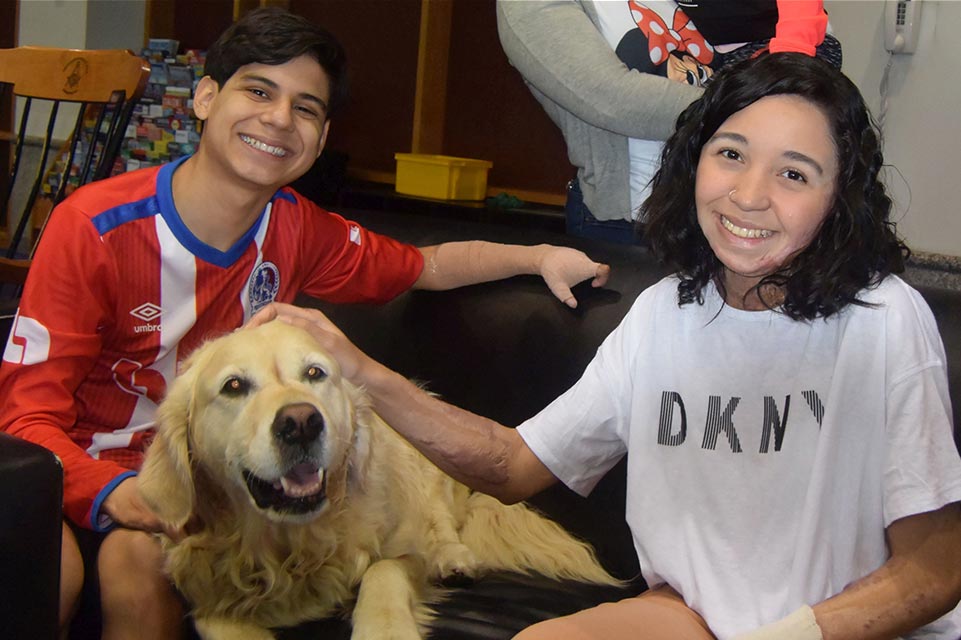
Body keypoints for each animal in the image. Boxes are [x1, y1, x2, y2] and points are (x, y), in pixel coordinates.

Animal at [139, 320, 620, 640]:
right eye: (234, 386)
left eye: (315, 373)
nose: (301, 422)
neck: (294, 547)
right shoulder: (205, 594)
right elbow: (221, 620)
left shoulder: (403, 549)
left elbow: (384, 570)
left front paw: (385, 628)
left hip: (428, 463)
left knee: (443, 523)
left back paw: (455, 558)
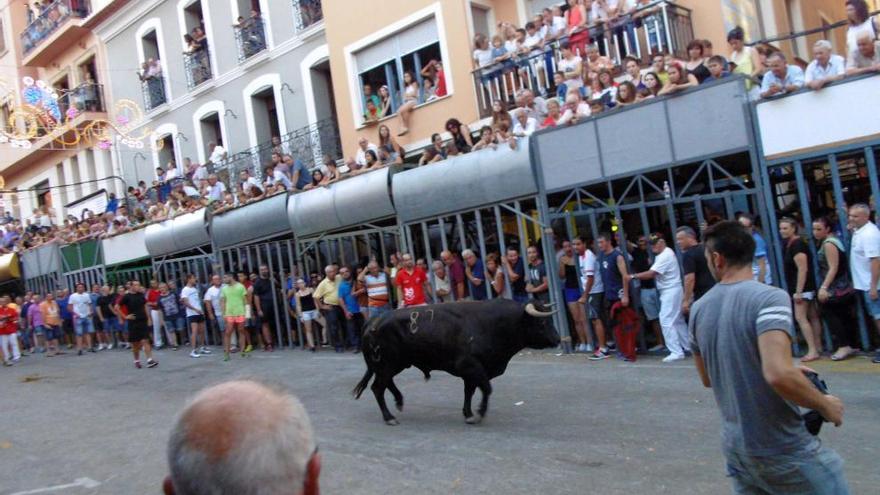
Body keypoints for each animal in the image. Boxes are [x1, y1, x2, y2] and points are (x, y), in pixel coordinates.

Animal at [350, 298, 556, 426]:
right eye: (542, 323)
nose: (557, 338)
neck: (492, 323)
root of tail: (375, 319)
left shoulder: (471, 372)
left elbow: (470, 391)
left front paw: (468, 413)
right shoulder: (470, 366)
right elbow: (486, 388)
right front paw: (479, 414)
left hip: (394, 364)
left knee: (387, 384)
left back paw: (399, 401)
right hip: (387, 364)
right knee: (378, 388)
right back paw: (389, 417)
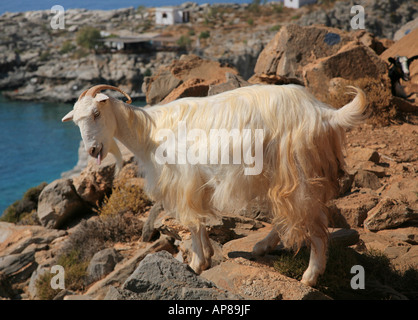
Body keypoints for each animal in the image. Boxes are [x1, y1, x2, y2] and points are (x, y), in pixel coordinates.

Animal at [61, 84, 366, 286]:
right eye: (76, 121)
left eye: (96, 113)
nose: (92, 150)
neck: (149, 131)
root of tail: (323, 113)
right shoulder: (198, 184)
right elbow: (201, 222)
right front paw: (206, 254)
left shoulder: (183, 181)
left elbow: (192, 221)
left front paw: (197, 263)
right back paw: (262, 247)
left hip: (295, 171)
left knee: (314, 222)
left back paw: (310, 276)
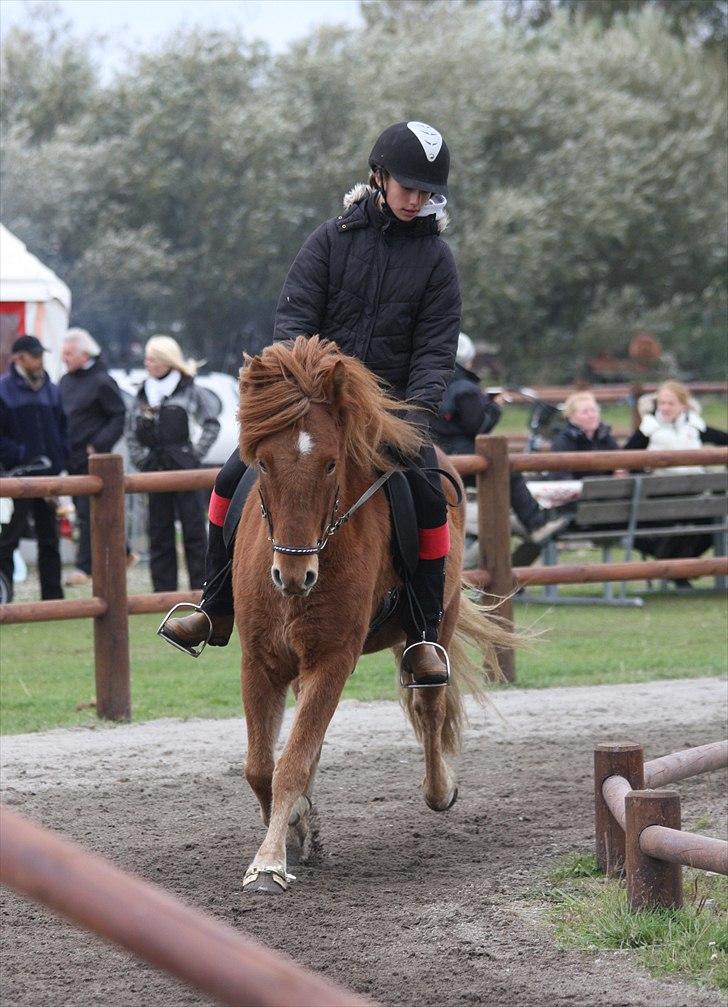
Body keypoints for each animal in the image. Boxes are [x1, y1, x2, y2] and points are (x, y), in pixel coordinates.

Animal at [231, 338, 507, 898]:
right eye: (263, 463)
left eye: (331, 465)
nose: (293, 575)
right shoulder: (261, 661)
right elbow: (260, 766)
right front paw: (293, 832)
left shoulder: (333, 659)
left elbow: (291, 763)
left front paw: (268, 864)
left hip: (435, 628)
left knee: (430, 708)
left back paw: (439, 789)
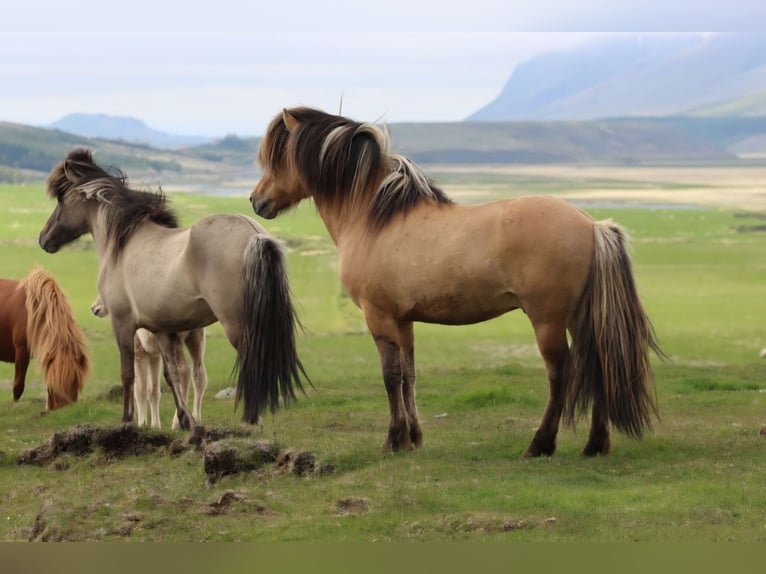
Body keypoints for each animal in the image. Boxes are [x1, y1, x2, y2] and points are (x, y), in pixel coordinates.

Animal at [91, 296, 207, 430]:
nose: (94, 308)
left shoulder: (139, 352)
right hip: (196, 337)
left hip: (174, 342)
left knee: (184, 370)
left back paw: (177, 422)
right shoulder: (154, 356)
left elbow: (140, 389)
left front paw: (142, 424)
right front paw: (155, 426)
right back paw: (196, 418)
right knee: (199, 373)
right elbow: (154, 391)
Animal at [250, 106, 664, 457]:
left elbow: (390, 376)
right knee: (598, 364)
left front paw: (393, 440)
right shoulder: (403, 320)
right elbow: (409, 376)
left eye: (278, 158)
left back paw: (540, 445)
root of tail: (591, 225)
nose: (256, 201)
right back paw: (595, 444)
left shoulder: (378, 316)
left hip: (547, 320)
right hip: (581, 317)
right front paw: (413, 439)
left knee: (560, 373)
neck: (373, 219)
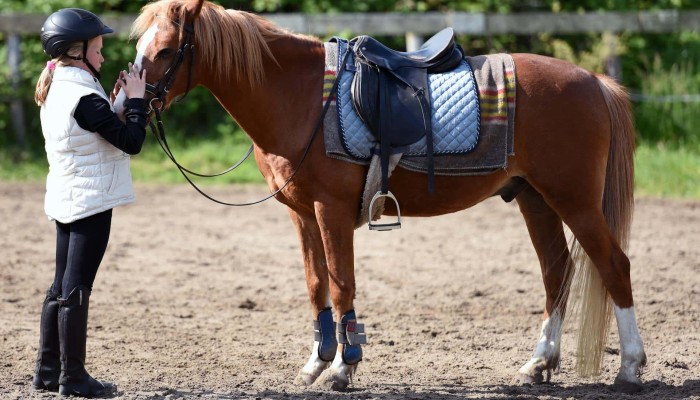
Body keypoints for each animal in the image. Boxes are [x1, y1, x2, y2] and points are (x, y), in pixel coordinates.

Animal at [115, 0, 646, 393]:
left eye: (166, 50)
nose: (123, 107)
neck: (299, 97)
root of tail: (594, 82)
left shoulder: (329, 210)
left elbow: (341, 284)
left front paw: (343, 366)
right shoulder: (301, 215)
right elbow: (316, 285)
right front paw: (317, 362)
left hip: (574, 200)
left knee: (614, 265)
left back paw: (630, 367)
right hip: (535, 199)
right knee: (557, 272)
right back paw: (538, 364)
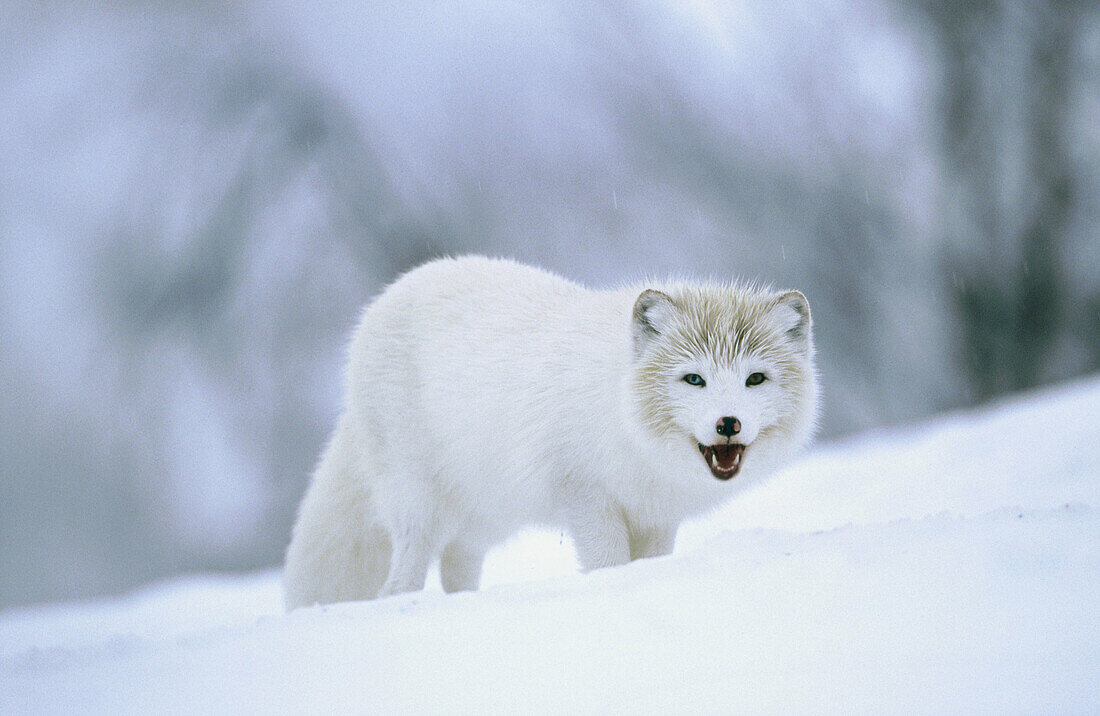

■ ■ ■ ■ ■ ■ ■

Whenever the word "knee" appears in a line of the listing, copy out that line.

## RESPONSE AREA:
left knee: (443, 523)
left knee: (387, 384)
right knee: (378, 388)
left knee: (314, 222)
left knee: (430, 708)
left knee: (184, 370)
right knee: (199, 373)
right knee: (598, 364)
left knee: (560, 373)
left knee: (614, 265)
right knee: (557, 272)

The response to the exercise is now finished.